Supplied data: Begin

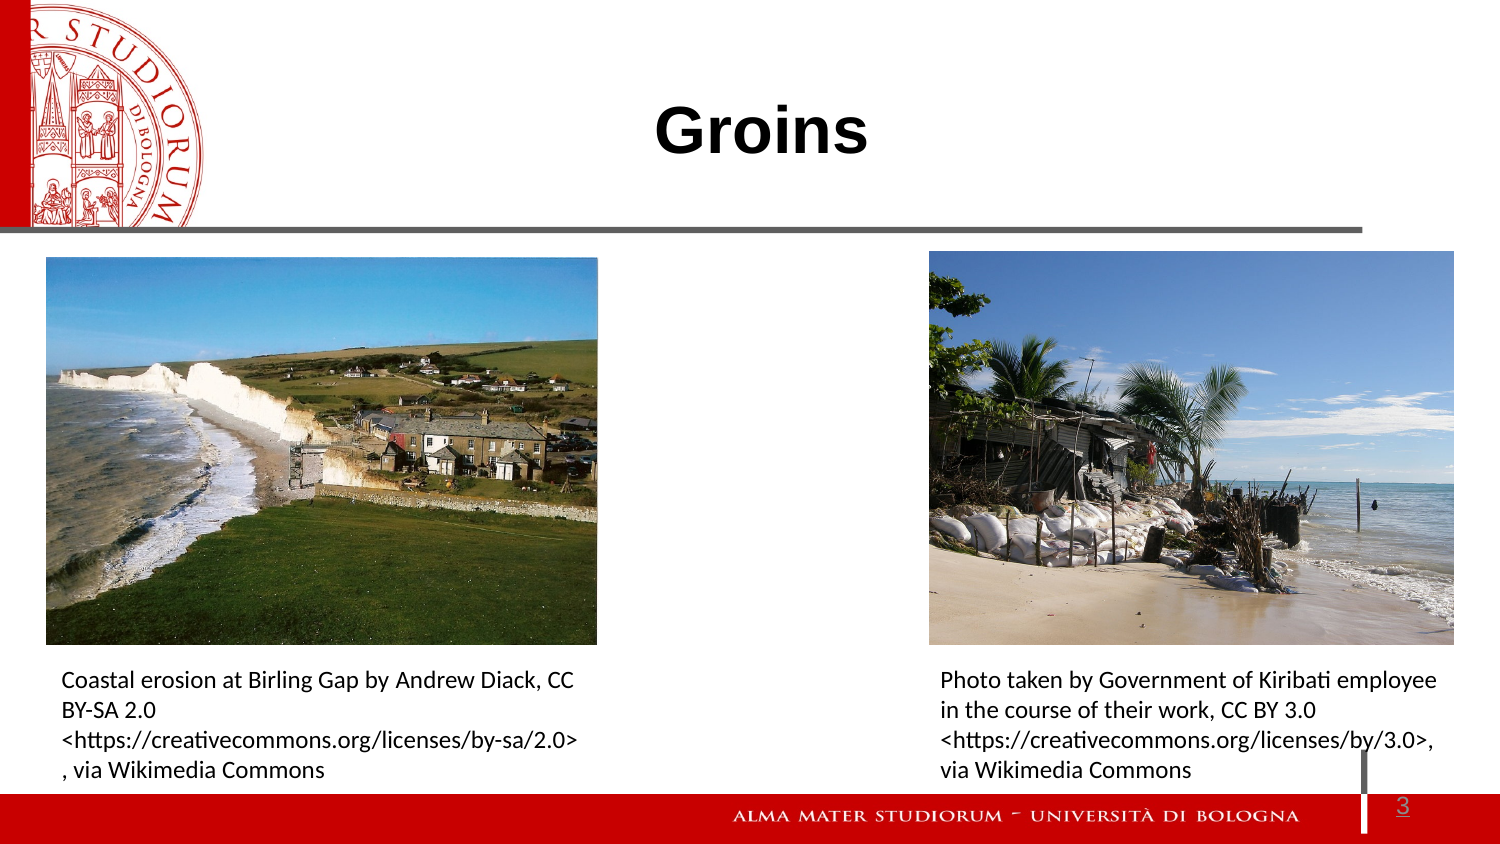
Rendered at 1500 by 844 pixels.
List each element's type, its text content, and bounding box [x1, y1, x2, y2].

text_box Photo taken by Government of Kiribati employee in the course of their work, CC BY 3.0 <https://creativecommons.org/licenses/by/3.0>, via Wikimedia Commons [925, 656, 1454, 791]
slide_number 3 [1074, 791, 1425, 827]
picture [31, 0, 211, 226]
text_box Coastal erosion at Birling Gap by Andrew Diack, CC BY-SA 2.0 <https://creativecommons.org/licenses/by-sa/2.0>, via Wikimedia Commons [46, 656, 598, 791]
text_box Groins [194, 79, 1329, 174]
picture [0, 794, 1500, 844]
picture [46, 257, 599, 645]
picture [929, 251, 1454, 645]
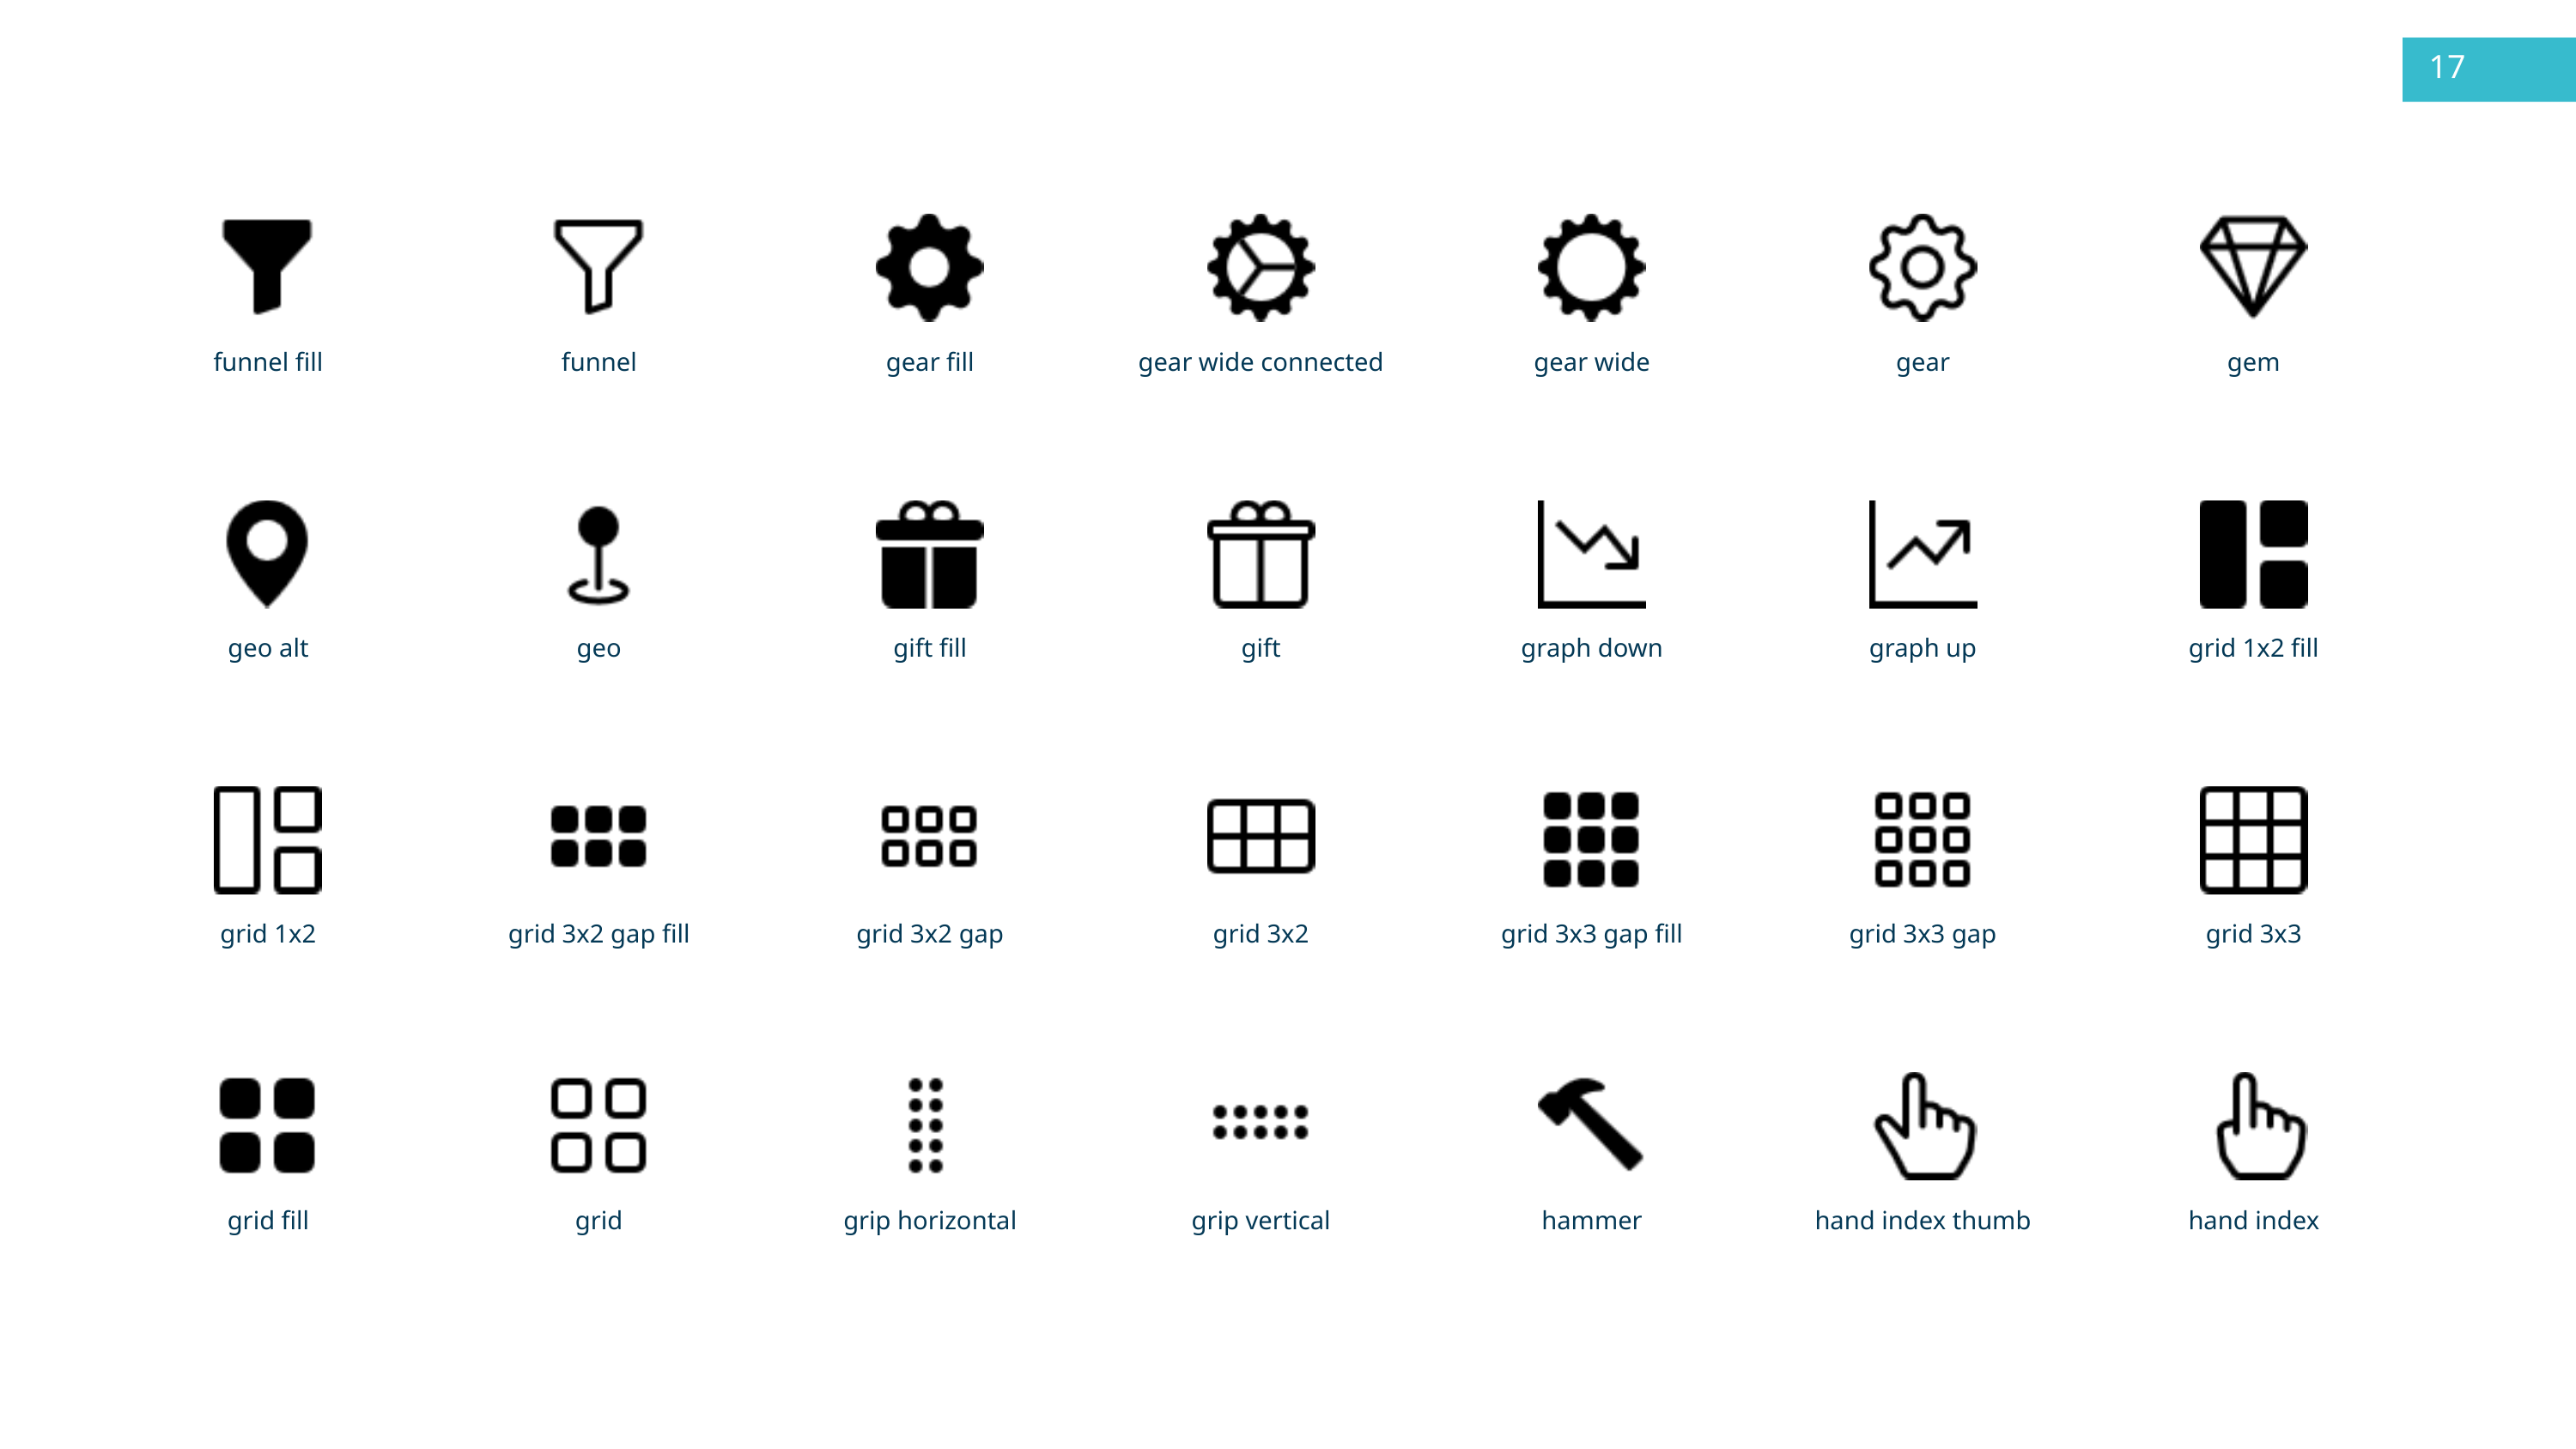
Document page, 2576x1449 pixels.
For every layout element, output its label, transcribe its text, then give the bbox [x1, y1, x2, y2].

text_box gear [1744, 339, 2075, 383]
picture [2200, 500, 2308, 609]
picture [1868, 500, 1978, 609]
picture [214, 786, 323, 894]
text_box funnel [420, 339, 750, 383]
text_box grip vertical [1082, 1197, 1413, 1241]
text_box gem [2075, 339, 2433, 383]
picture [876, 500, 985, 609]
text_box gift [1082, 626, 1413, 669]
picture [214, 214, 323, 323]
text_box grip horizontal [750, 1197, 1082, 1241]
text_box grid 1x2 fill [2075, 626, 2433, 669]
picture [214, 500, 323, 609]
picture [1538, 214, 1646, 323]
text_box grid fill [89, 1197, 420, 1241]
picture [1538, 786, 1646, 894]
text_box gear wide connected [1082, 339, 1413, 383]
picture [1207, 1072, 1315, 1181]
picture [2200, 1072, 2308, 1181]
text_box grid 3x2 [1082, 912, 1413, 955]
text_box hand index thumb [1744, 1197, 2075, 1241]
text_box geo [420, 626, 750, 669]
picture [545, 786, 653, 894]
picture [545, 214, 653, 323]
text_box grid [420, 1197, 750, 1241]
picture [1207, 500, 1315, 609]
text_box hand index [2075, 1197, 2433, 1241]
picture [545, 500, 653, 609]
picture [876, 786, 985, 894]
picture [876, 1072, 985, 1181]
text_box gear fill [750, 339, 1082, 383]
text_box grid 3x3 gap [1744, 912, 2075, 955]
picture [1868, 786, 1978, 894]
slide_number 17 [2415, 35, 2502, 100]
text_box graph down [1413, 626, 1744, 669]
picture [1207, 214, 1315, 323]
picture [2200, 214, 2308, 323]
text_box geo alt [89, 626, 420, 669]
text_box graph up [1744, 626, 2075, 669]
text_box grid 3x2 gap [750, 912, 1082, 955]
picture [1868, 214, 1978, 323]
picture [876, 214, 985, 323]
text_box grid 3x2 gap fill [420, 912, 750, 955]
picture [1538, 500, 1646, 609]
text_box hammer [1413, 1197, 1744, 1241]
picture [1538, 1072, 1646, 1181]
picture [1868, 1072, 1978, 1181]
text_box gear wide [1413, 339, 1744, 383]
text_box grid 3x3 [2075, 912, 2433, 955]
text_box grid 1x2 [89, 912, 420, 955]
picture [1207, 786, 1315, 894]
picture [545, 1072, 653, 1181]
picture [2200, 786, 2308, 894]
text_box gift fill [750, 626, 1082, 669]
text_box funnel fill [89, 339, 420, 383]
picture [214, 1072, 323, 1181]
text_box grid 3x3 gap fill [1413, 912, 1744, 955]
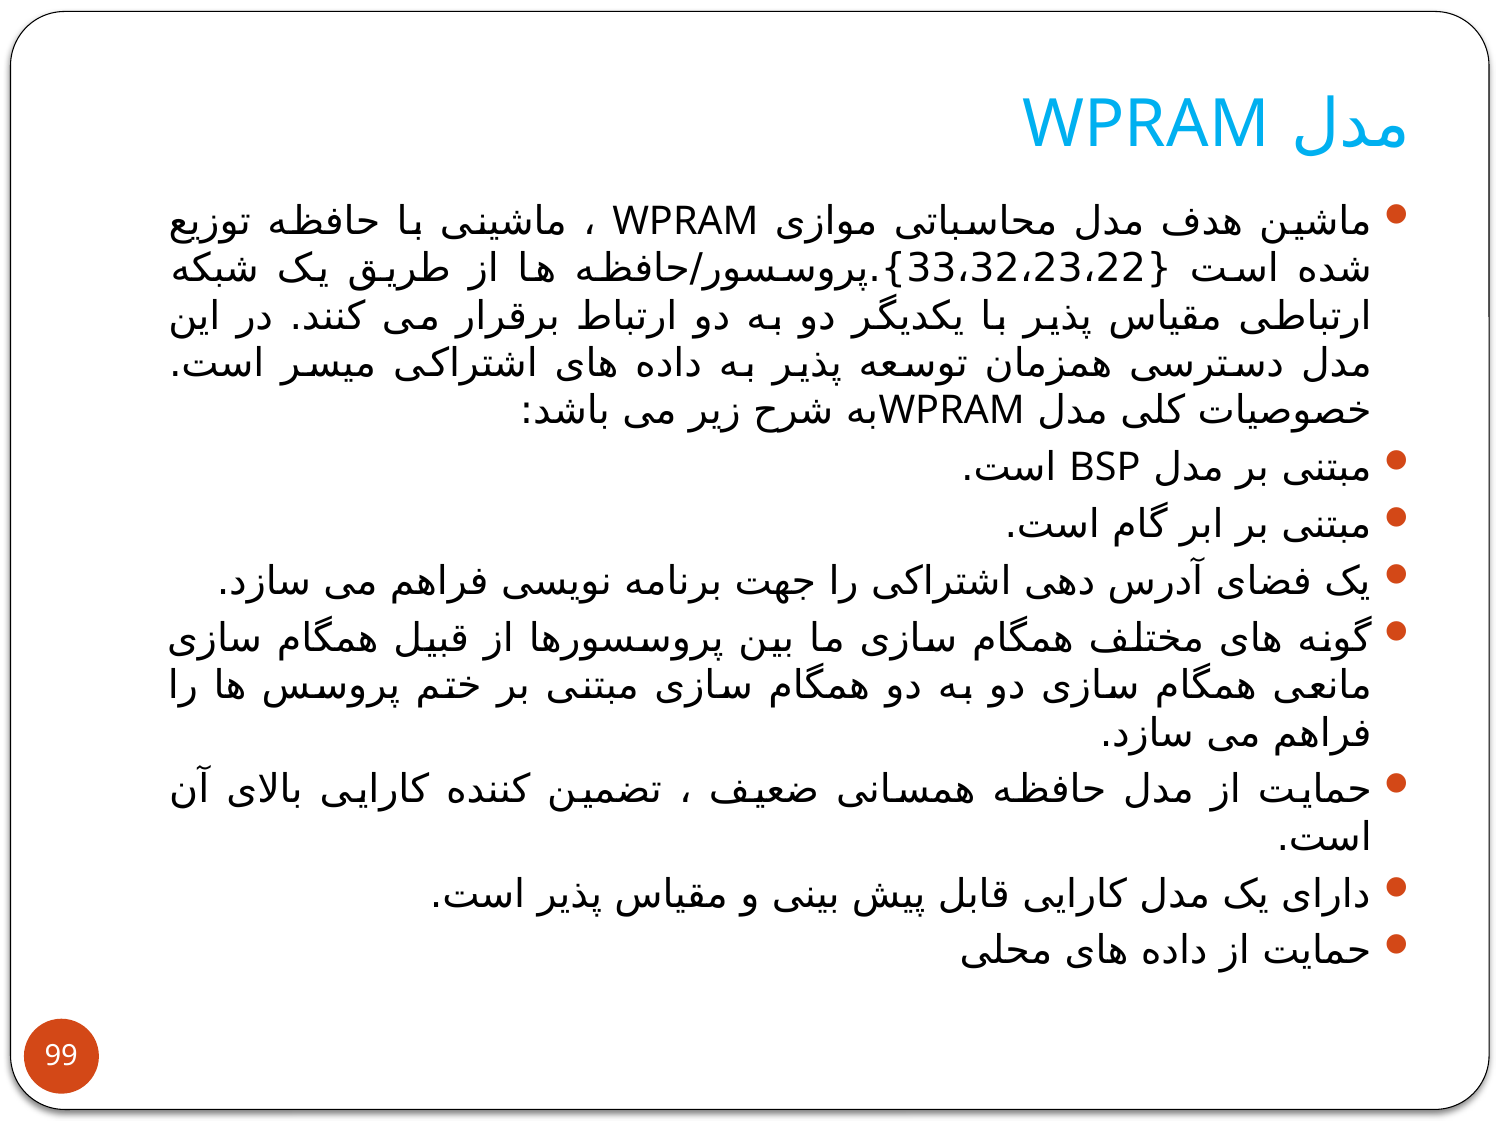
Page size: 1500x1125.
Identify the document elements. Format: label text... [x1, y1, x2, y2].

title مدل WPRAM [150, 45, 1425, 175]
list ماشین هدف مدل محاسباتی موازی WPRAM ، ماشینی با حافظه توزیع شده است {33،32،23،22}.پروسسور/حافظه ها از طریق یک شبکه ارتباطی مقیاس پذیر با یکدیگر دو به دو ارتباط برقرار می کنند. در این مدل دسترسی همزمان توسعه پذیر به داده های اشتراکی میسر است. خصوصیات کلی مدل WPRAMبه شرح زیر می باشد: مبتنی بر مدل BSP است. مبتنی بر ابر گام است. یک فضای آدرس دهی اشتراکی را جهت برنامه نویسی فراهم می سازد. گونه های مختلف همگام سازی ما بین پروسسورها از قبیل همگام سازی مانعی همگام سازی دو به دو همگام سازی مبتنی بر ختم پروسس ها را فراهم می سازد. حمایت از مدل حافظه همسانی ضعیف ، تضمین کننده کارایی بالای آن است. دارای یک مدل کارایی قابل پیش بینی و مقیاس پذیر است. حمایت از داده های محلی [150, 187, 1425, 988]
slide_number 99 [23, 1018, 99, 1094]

Supplied data: End

**Your task**
Repeat only what lies between the start of the data and the end of the line containing "Document page, 2576x1449 pixels.", exactly, with pictures left out.

**Your solution**
Rendered at 1500 by 844 pixels.
List each element's type, its text content, and bounding box [x1, y1, x2, y2].

text_box Photo taken by Government of Kiribati employee in the course of their work, CC BY 3.0 <https://creativecommons.org/licenses/by/3.0>, via Wikimedia Commons [925, 656, 1454, 791]
slide_number 3 [1074, 791, 1425, 827]
picture [31, 0, 211, 226]
text_box Coastal erosion at Birling Gap by Andrew Diack, CC BY-SA 2.0 <https://creativecommons.org/licenses/by-sa/2.0>, via Wikimedia Commons [46, 656, 598, 791]
text_box Groins [194, 79, 1329, 174]
picture [0, 794, 1500, 844]
picture [46, 257, 599, 645]
picture [929, 251, 1454, 645]
Document page, 2576x1449 pixels.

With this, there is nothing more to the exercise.